Moses knew he was a deliverer, called to act in the face of injustice. This identity wasn’t born at the burning bush; it was already within him, but there were other things mixed in too.
To cleanse Moses from the “other stuff,” God led him into the wilderness—a process that wasn’t easy or quick. There, God killed his self-reliant ideas and false identity, stripping away idols and distorted dependencies.
Before becoming a deliverer for Israel, Moses needed deliverance from Egypt. The wilderness was God’s chosen place for transformation. It’s where ideas and interpretations end, leaving only fellowship—with God and within ourselves. And that’s more than enough.
God’s eventual call would come 40 years later, at the burning bush, when He summoned Moses to deliver Israel from Egyptian bondage.

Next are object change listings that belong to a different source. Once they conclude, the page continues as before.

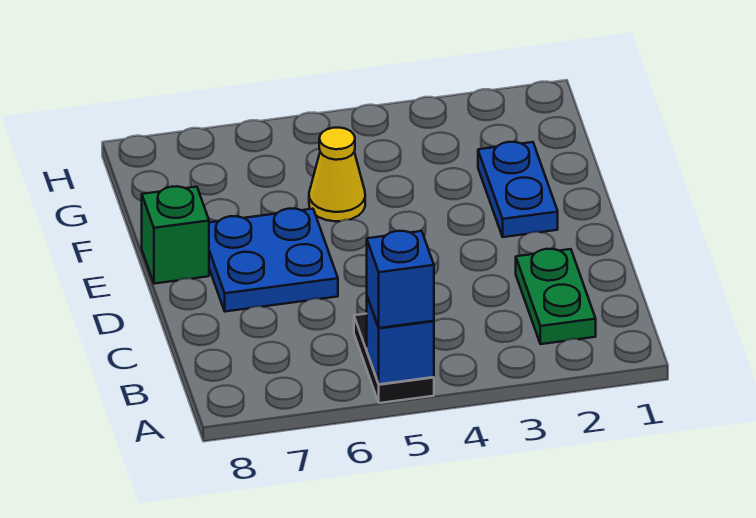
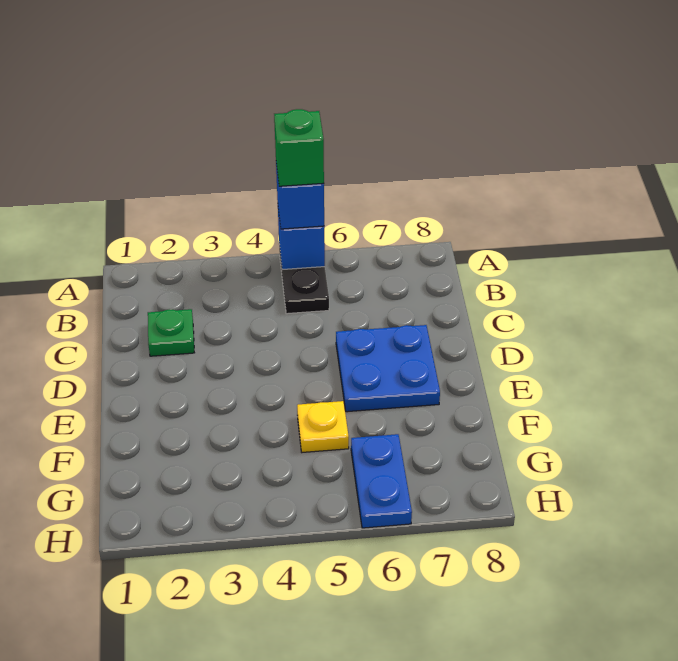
green 1x2 plate [516,249,596,344] -> green 1x1 plate [148,309,194,356]
blue 1x2 plate [478,142,558,237] -> blue 1x2 plate moved to [351,434,412,528]
green 1x1 brick [142,186,209,284] -> green 1x1 brick moved to [274,109,324,186]
yellow 1x1 cone [309,128,365,221] -> yellow 1x1 plate [297,401,349,452]

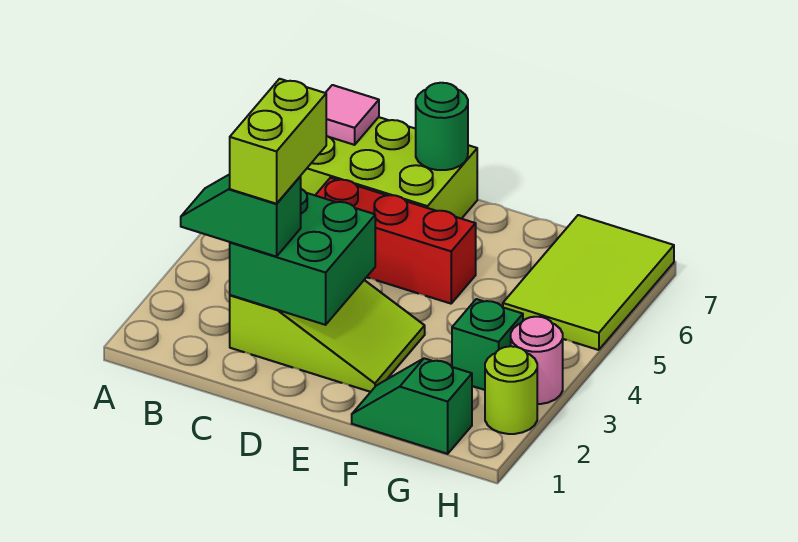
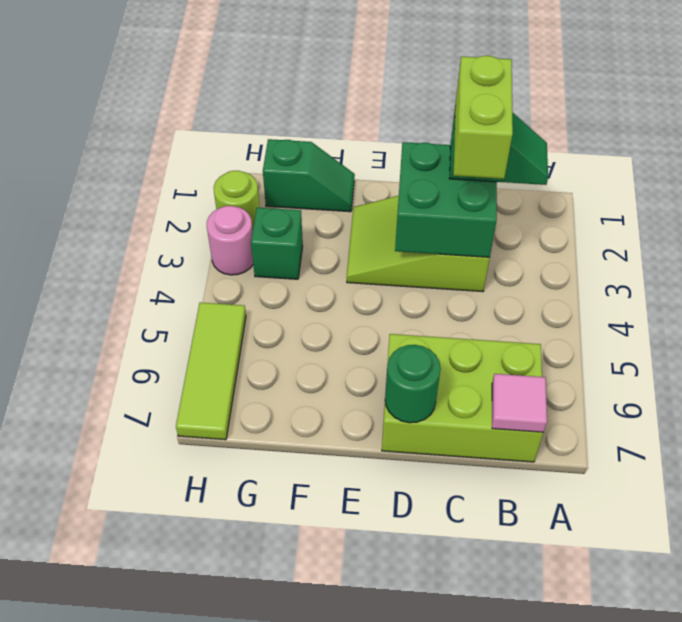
red 1x3 brick [315,178,476,304] -> none
lime 2x3 tile [503,215,674,350] -> lime 1x3 tile [176,302,246,440]

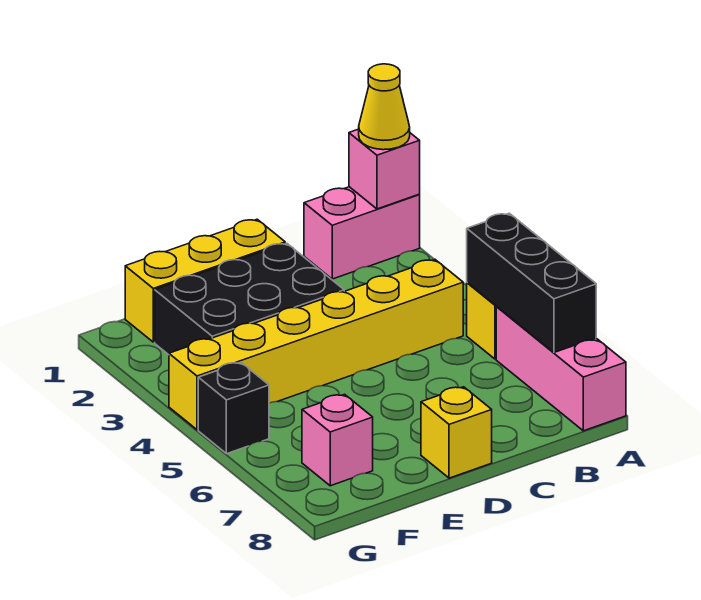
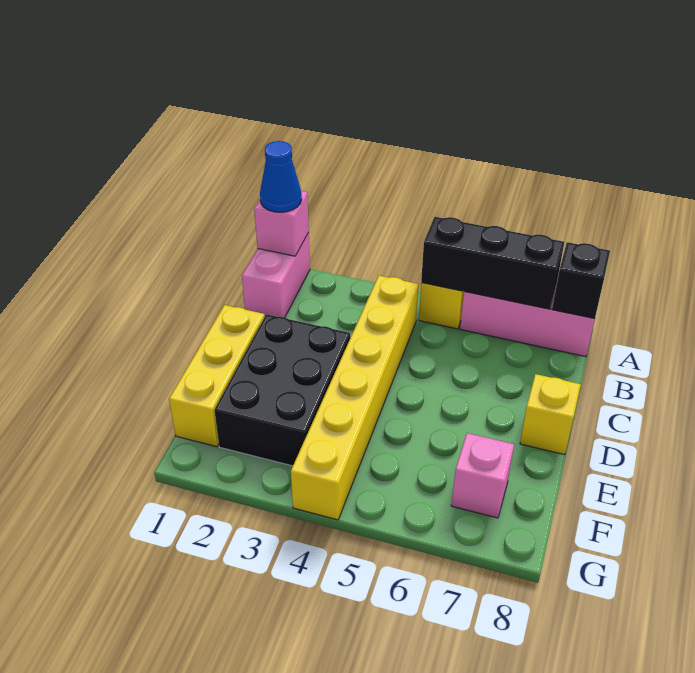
yellow 1x1 cone [359,64,410,150] -> blue 1x1 cone [260,141,302,212]
black 1x1 brick [198,362,269,454] -> black 1x1 brick moved to [552,242,610,319]

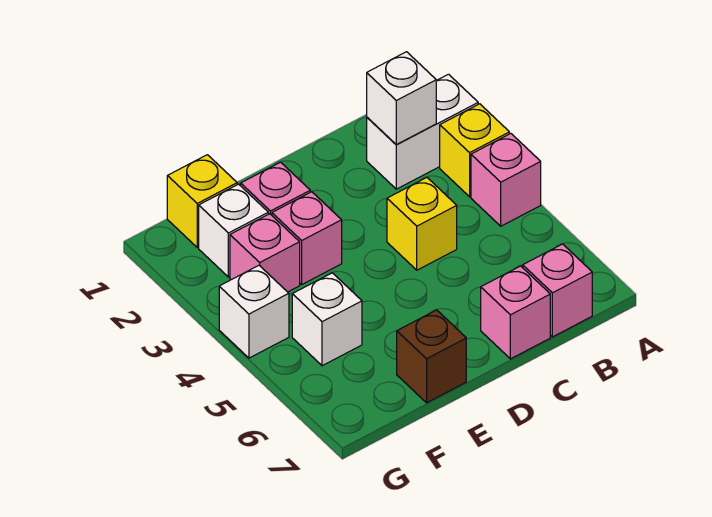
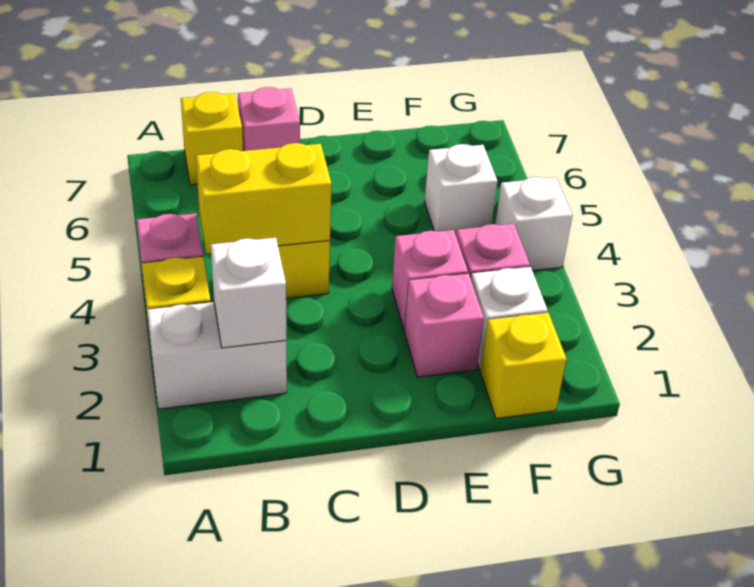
none -> yellow 1x2 brick [196,143,331,253]
pink 1x1 brick [523,244,592,337] -> yellow 1x1 brick [181,92,243,185]
brown 1x1 brick [397,310,466,403] -> none

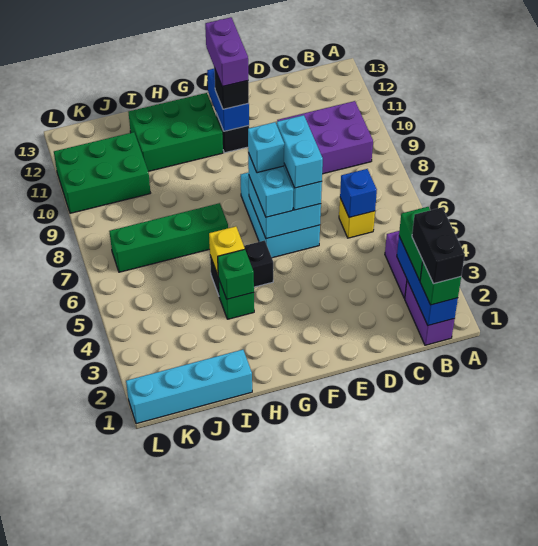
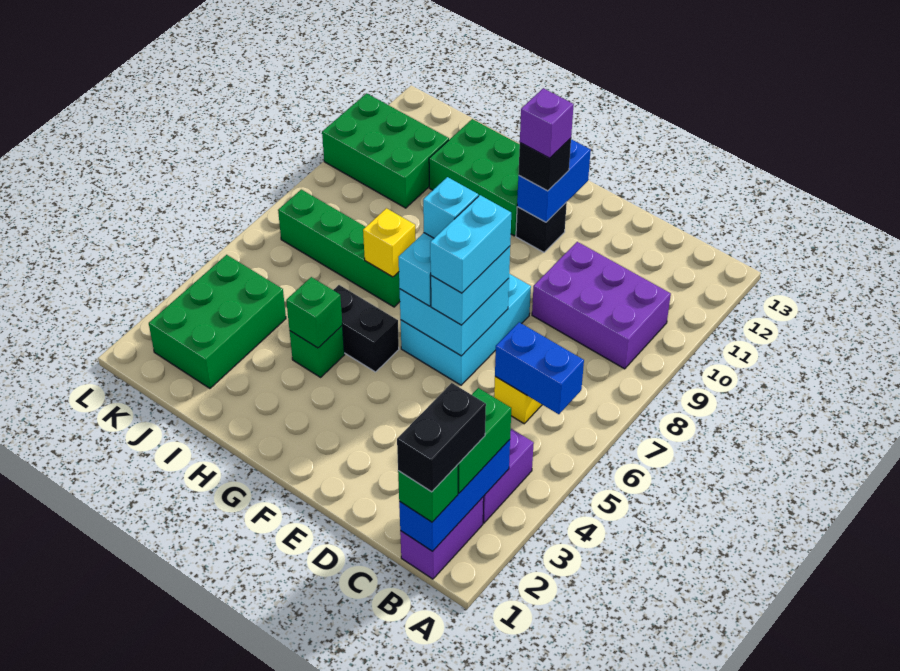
blue 1x1 brick [340,169,377,218] -> blue 1x2 brick [495,322,584,414]
purple 1x2 brick [205,17,248,87] -> purple 1x1 brick [520,88,574,158]
yellow 1x1 brick [209,226,245,275] -> yellow 1x1 brick moved to [363,208,416,277]
cyan 1x4 brick [126,350,252,424] -> none
none -> green 2x3 brick [149,255,286,388]

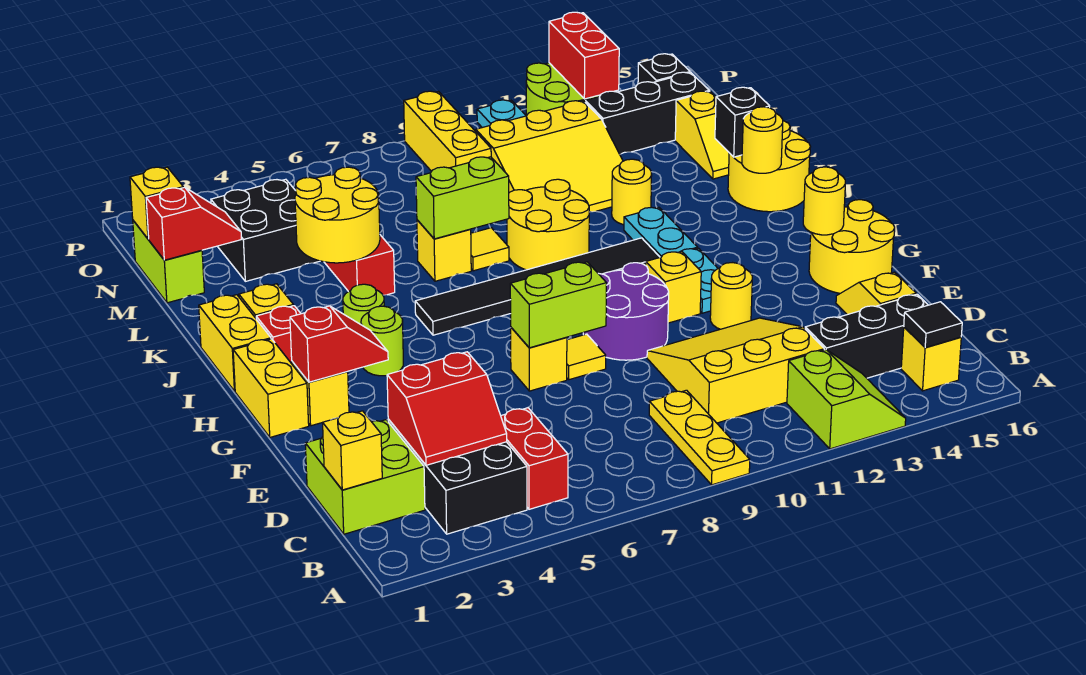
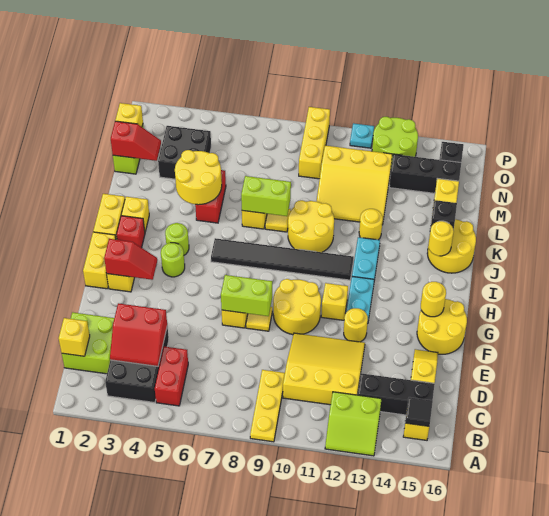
lime 2x2 slope [787,350,906,449] -> lime 2x2 slope turned to [325,392,381,456]
purple 2x2 round brick [583,263,669,360] -> yellow 2x2 round brick [273,279,321,335]
red 1x2 brick [549,12,619,99] -> none

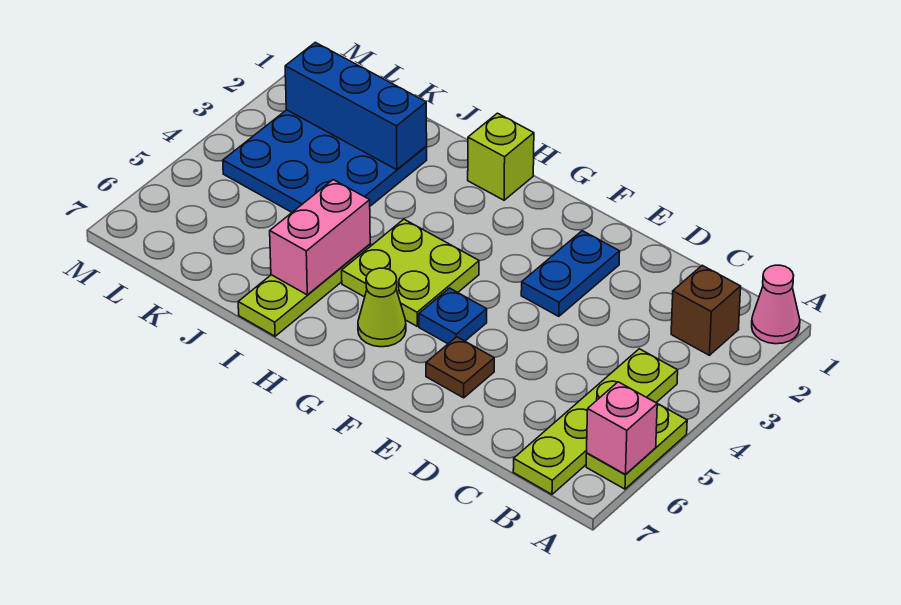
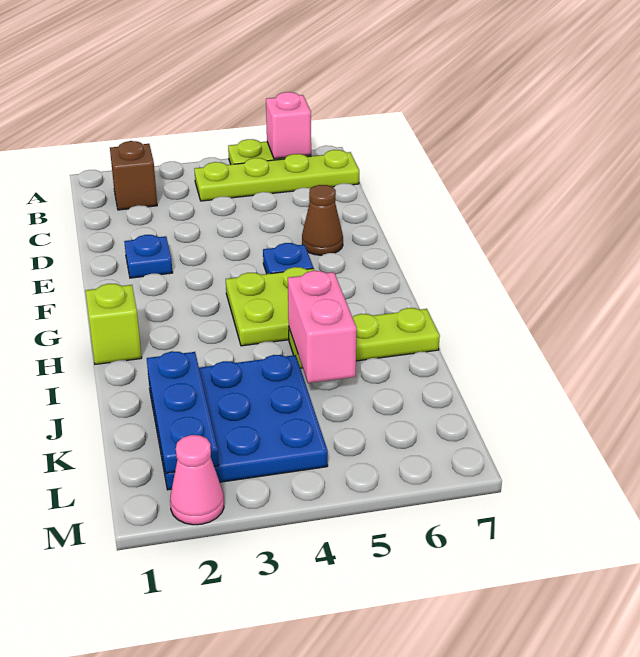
pink 1x1 cone [752,265,800,344] -> pink 1x1 cone moved to [170,435,224,525]
blue 1x2 plate [521,231,620,316] -> blue 1x1 plate [124,235,173,278]
brown 1x1 plate [426,337,494,398] -> brown 1x1 cone [302,185,343,255]
lime 1x1 cone [358,268,406,347] -> none
pink 1x2 brick [270,180,370,295] -> pink 1x2 brick turned to [288,271,357,383]
blue 1x3 brick [285,42,427,170] -> blue 1x3 plate [147,351,219,473]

Why the wilderness? Only those who’ve been delivered can set others free. So, if God has driven you to a solitary place, let Him work in you. Stay still. Stay quiet. He’s in the whispers, in the seemingly overlooked things, in it all.
God is raising men and women who will endure the process, emerging free, clean, and ready. Devoted ones who won’t despise the Lord’s dealings, but humbly trust the One who loves us best and most.
If you find yourself in that solitary place today, trust the process. The Lord sees the end from the beginning. Keep saying yes. Yes. Yes. And again, yes.